A rapid and exhaustive one-step biomass extraction as well as an enrichment and cleanup procedure has been developed for HPLC-UV detection and quantification of closely related [7.7]paracyclophanes and structural derivatives based on a two-phase solvent system. The procedure has been validated using the biomass of the carbamidocyclophane- and cylindrocyclophane-producing cyanobacterium Nostoc sp. CAVN2 and was utilized to perform a screening comprising 102 cyanobacterial strains. As a result, three new cylindrocyclophane-related alkylresorcinols, cylindrofridins A-C (1-3), and known cylindrocyclophanes (4-6) were detected and isolated from Cylindrospermum stagnale PCC 7417. Structures of 1-3 were elucidated by a combination of 1D and 2D NMR experiments, HRMS, and ECD spectroscopy. Cylindrofridin A (1) is the first naturally occurring [7.7]paracyclophane-related monomeric derivative. In contrast, cylindrofridins B (2) and C (3) represent dimers related to 1. Due to chlorination at the alkyl carbon atom in 1-3, the site of [7.7]paracyclophane macrocycle formation, the cylindrofridins represent linearized congeners of the cylindrocyclophanes. Compounds 1-3 were not toxic against nontumorigenic HaCaT cells (IC50 values >25 μM) compared to the respective cylindrocyclophanes, but 1 was the only cylindrofridin showing moderate activity against methicillin-resistant Staphylococcus aureus (MRSA) and Streptococcus pneumoniae with MIC values of 9 and 17 μM, respectively.
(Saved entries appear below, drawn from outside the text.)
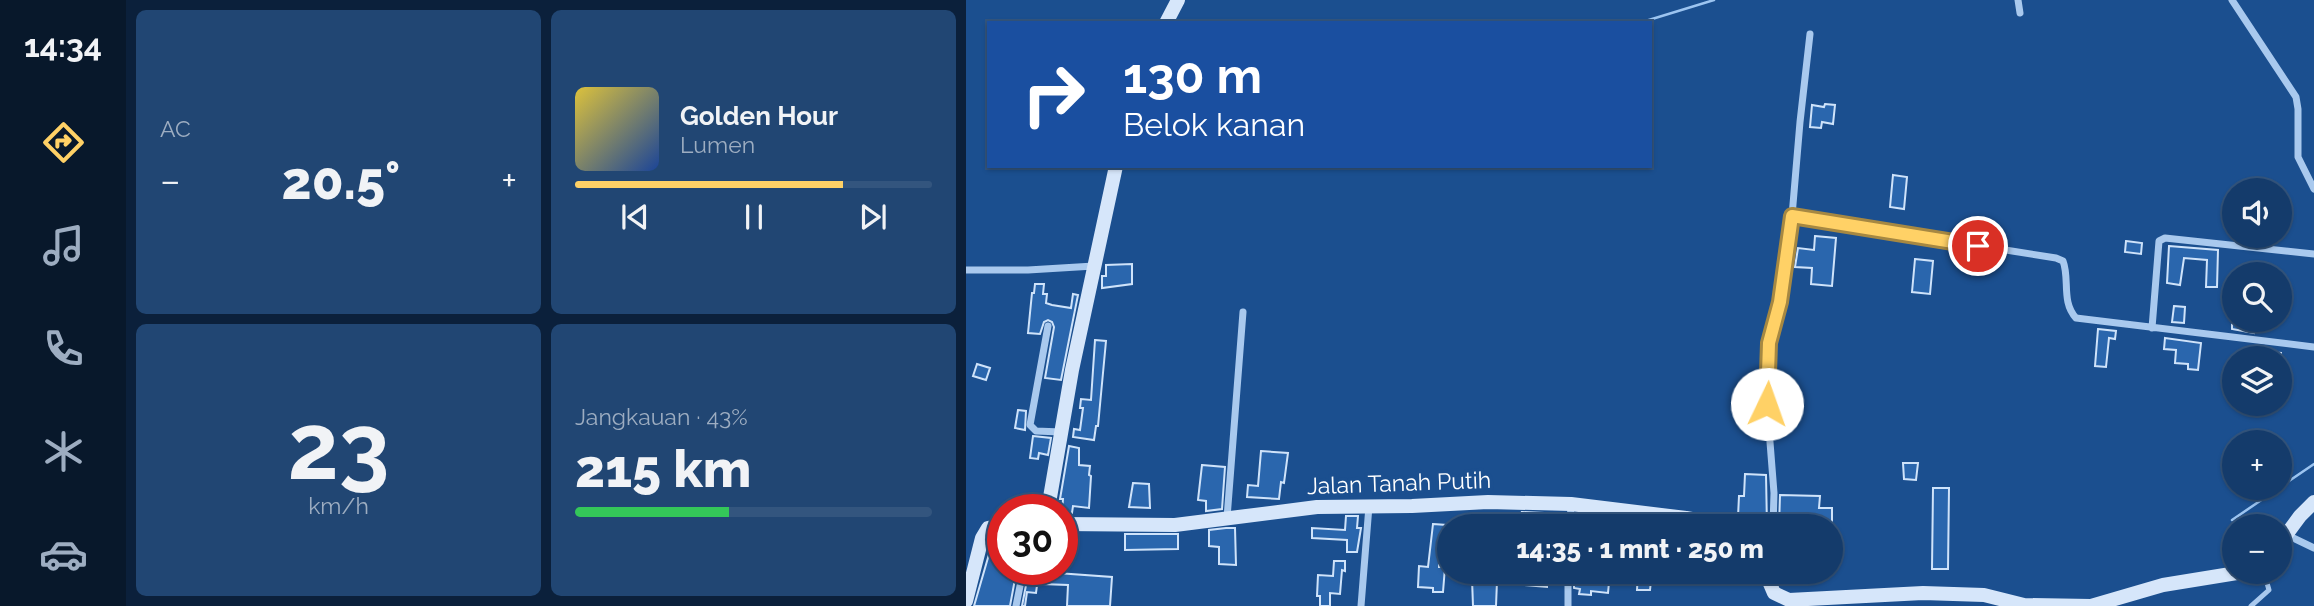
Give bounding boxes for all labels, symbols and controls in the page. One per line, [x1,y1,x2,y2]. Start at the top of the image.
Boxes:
text: 14:34 [24,27,102,64]
text: 130 m [1123,47,1262,104]
icon: right [1008,49,1099,140]
text: Golden Hour [680,101,838,131]
text: Belok kanan [1123,106,1305,143]
text: AC [160,115,191,142]
icon: directions [39,118,88,167]
text: Lumen [680,131,755,158]
text: 20.5° [281,150,400,211]
text: − [160,158,180,203]
text: + [501,158,517,203]
map controls [2222,178,2292,584]
button: sound [2222,178,2292,248]
icon: previous [616,198,654,236]
icon: pause [735,198,773,236]
icon: next [854,198,892,236]
pin [1948,216,2008,276]
icon: music [39,221,88,270]
icon: arrive [1959,227,1997,265]
button: search [2222,262,2292,332]
icon: phone [39,324,88,373]
button: layers [2222,346,2292,416]
position arrow [1730,367,1804,441]
text: 23 [287,393,390,500]
text: Jangkauan · 43% [575,403,748,430]
icon: climate [39,427,88,476]
button: + [2222,430,2292,500]
text: 215 km [575,438,751,499]
street label: Jalan Tanah Putih [1306,466,1492,499]
text: km/h [308,492,369,519]
speed limit sign: 30 [987,494,1078,585]
button: − [2222,514,2292,584]
icon: car [39,530,88,579]
text: 14:35 · 1 mnt · 250 m [1516,534,1764,564]

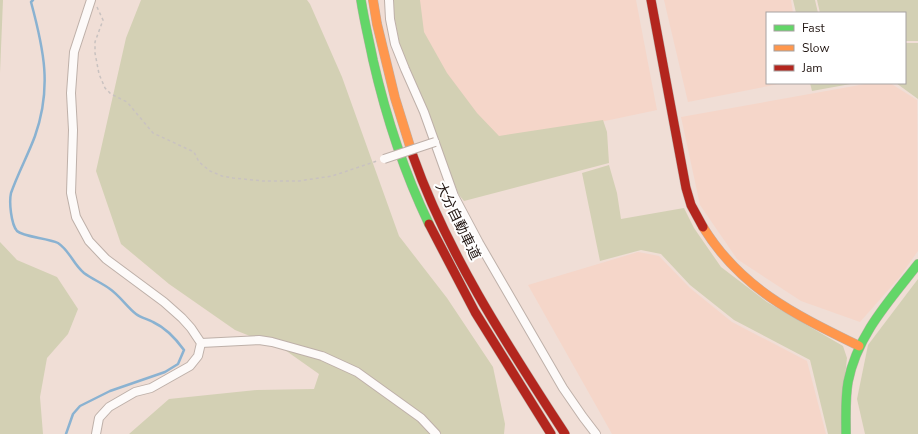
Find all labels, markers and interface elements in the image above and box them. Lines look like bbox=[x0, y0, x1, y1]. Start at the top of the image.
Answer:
legend bbox=[766, 12, 906, 84]
text: Fast bbox=[802, 20, 825, 36]
text: Slow bbox=[802, 40, 830, 56]
text: Jam bbox=[801, 60, 823, 76]
street label: 大分自動車道 bbox=[431, 179, 485, 263]

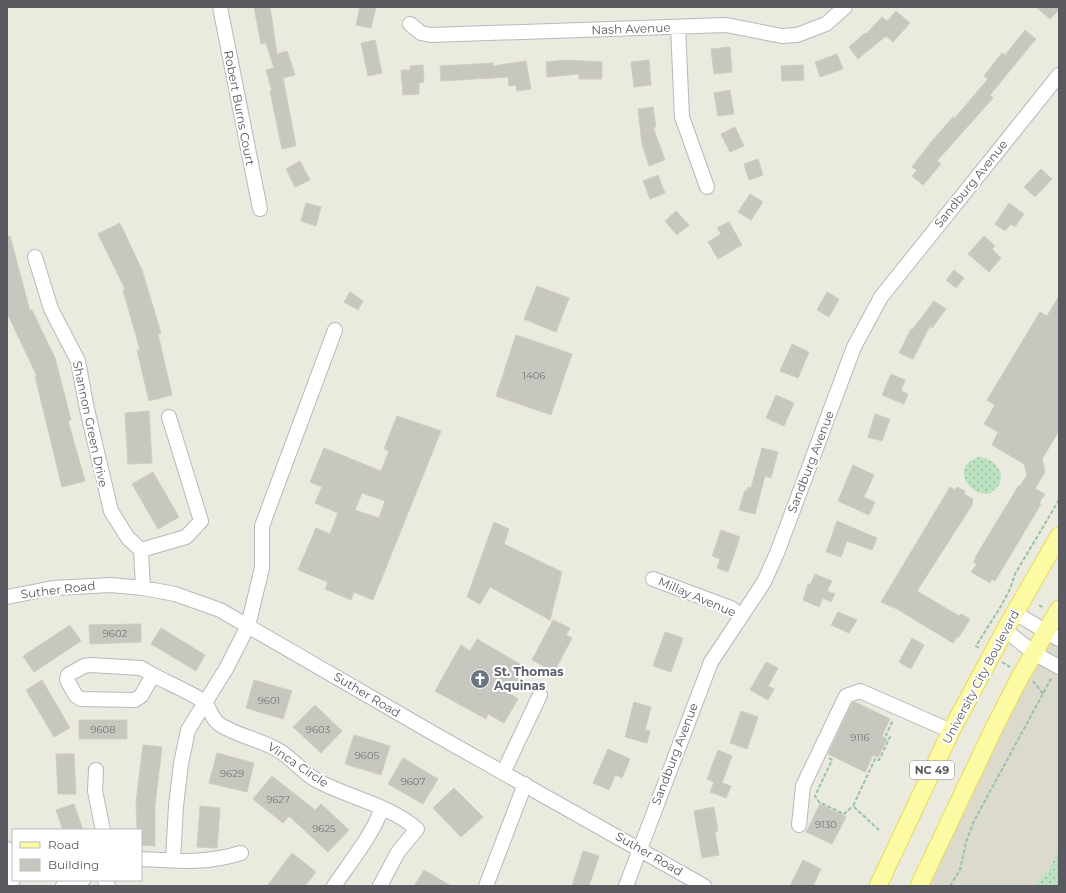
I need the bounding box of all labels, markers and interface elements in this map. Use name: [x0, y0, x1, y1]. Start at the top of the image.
street label: Nash Avenue: [591, 20, 671, 37]
street label: Robert Burns Court: [221, 49, 258, 167]
street label: Sandburg Avenue: [931, 137, 1010, 230]
street label: Shannon Green Drive: [70, 359, 111, 488]
house number: 1406: [523, 369, 545, 382]
street label: Sandburg Avenue: [784, 409, 837, 515]
street label: Millay Avenue: [656, 573, 738, 620]
street label: Suther Road: [20, 577, 96, 602]
street label: University City Boulevard: [939, 607, 1022, 746]
house number: 9602: [103, 627, 128, 640]
place label: St. Thomas Aquinas: [493, 664, 564, 693]
church icon: St. Thomas Aquinas: [469, 668, 491, 690]
street label: Suther Road: [331, 669, 403, 720]
house number: 9601: [258, 694, 280, 707]
street label: Sandburg Avenue: [648, 701, 701, 807]
house number: 9608: [90, 723, 116, 736]
house number: 9603: [306, 723, 331, 736]
house number: 9116: [850, 731, 870, 744]
street label: Vinca Circle: [265, 739, 332, 790]
house number: 9605: [355, 749, 380, 762]
road number: NC 49: [910, 761, 954, 779]
house number: 9629: [220, 767, 244, 780]
house number: 9607: [401, 775, 425, 788]
house number: 9627: [266, 793, 290, 806]
house number: 9130: [815, 818, 837, 831]
house number: 9625: [312, 822, 336, 835]
street label: Suther Road: [613, 828, 685, 879]
legend: [12, 829, 142, 881]
text: Road: [48, 837, 79, 852]
text: Building: [48, 857, 99, 872]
Effects of Halide Ions on the Carbamidocyclophane Biosynthesis in Nostoc sp. CAVN2

In this study, the influence of halide ions on [7.7]paracyclophane biosynthesis in the cyanobacterium Nostoc sp. CAVN2 was investigated. In contrast to KI and KF, supplementation of the culture medium with KCl or KBr resulted not only in an increase of growth but also in an up-regulation of carbamidocyclophane production. LC-MS analysis indicated the presence of chlorinated, brominated, but also non-halogenated derivatives. In addition to 22 known cylindrocyclophanes and carbamidocyclophanes, 27 putative congeners have been detected. Nine compounds, carbamidocyclophanes M-U, were isolated, and their structural elucidation by 1D and 2D NMR experiments in combination with HRMS and ECD analysis revealed that they are brominated analogues of chlorinated carbamidocyclophanes. Quantification of the carbamidocyclophanes showed that chloride is the preferably utilized halide, but incorporation is reduced in the presence of bromide. Evaluation of the antibacterial activity of 30 [7.7]paracyclophanes and related derivatives against selected pathogenic Gram-positive and Gram-negative bacteria exhibited remarkable effects especially against methicillin- and vancomycin-resistant staphylococci and Mycobacterium tuberculosis. For deeper insights into the mechanisms of biosynthesis, the carbamidocyclophane biosynthetic gene cluster in Nostoc sp. CAVN2 was studied. The gene putatively coding for the carbamoyltransferase has been identified. Based on bioinformatic analyses, a possible biosynthetic assembly is discussed.